Стеблицкий обиделся, дернул головой.
—Нет, серьезно, олег Петрович, —сказала начальница, безжалостно оглядывая Стеблицкого с головы до ног. — Седеешь уже, а все какой-то... артист!
Стеблицкий упрямо и обиженно смотрел в окно — как провинившийся школьник.
—Ладно, —вздохнула директриса. —Давай свой заявление! —и, подмахнув бумагу, пожаловалась. — В стране-то что творится!..
Олег Петрович вернулся домой уже совершенно без сил и проспал мертвым сном до самого утра.
11.
В стране действительно — творилось. Едва смолкли пушки — наперебой заговорили музы.

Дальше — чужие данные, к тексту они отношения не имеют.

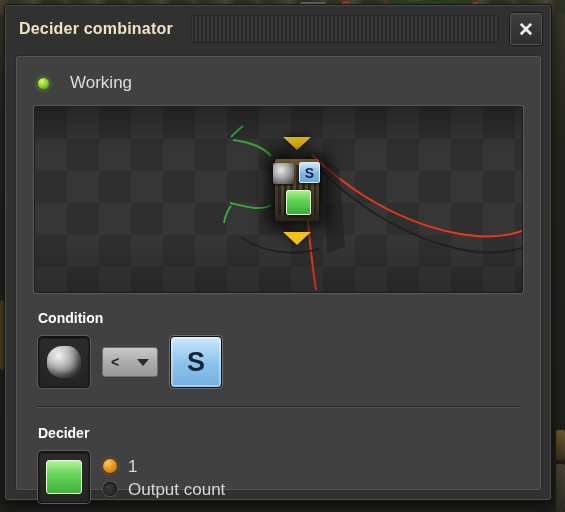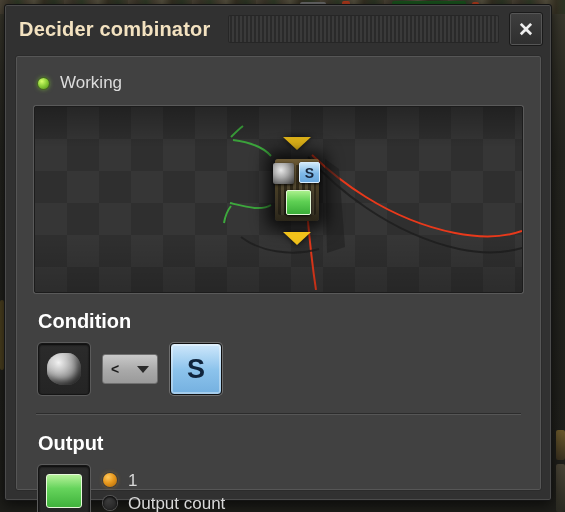"Decider combinator" .title-text { font-size: 20px -> 16px }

Из далекой то ли Швеции, то ли Швейцарии, что на русский слух звучит решительно одинаково, прикатил всемирно известный маэстро, в строгие времена выдворенный из страны за противоестественные демократические наклонности. Как сказал бы классик —и щуку бросили в реку. Теперь, когда каждый демократ был на счету, Родина позвала его обратно.
Гость выбежал из самолета в распахнутом плаще и шелковом кашне. Лысина его грозно сверкала, глаза горели юношеским огнем. Прямо в аэропорту под вспышки блицев он потребовал автомат, дабы немедленно защитить нарождающуюся демократию. Автомата ему не дали, сославшись на то, что стрельба, в принципе, уже закончилась, и теперь осталось только собрать гильзы. Гильзы маэстро собирать отказался, но заявил, что нынче же ночью даст на Красной площади большой концерт для челесты с пюпитром, и тогда все темные силы окончательно рассыплются в прах. В порыве демократизма он расцеловался с приблудным синеволосым панком, искромсав дорогое кашне о бессчисленные булавки (после чего панк, утершись, буркнул в сторону что-то вроде: “служба проклятая!..”), и, сфотографировавшись в обнимку с обалдевшим милицейским сержантом в такси, умчался в море московских огней, торжествующе взмахивая из окна решительной рукой с длинными чуткими пальцами виртуоза.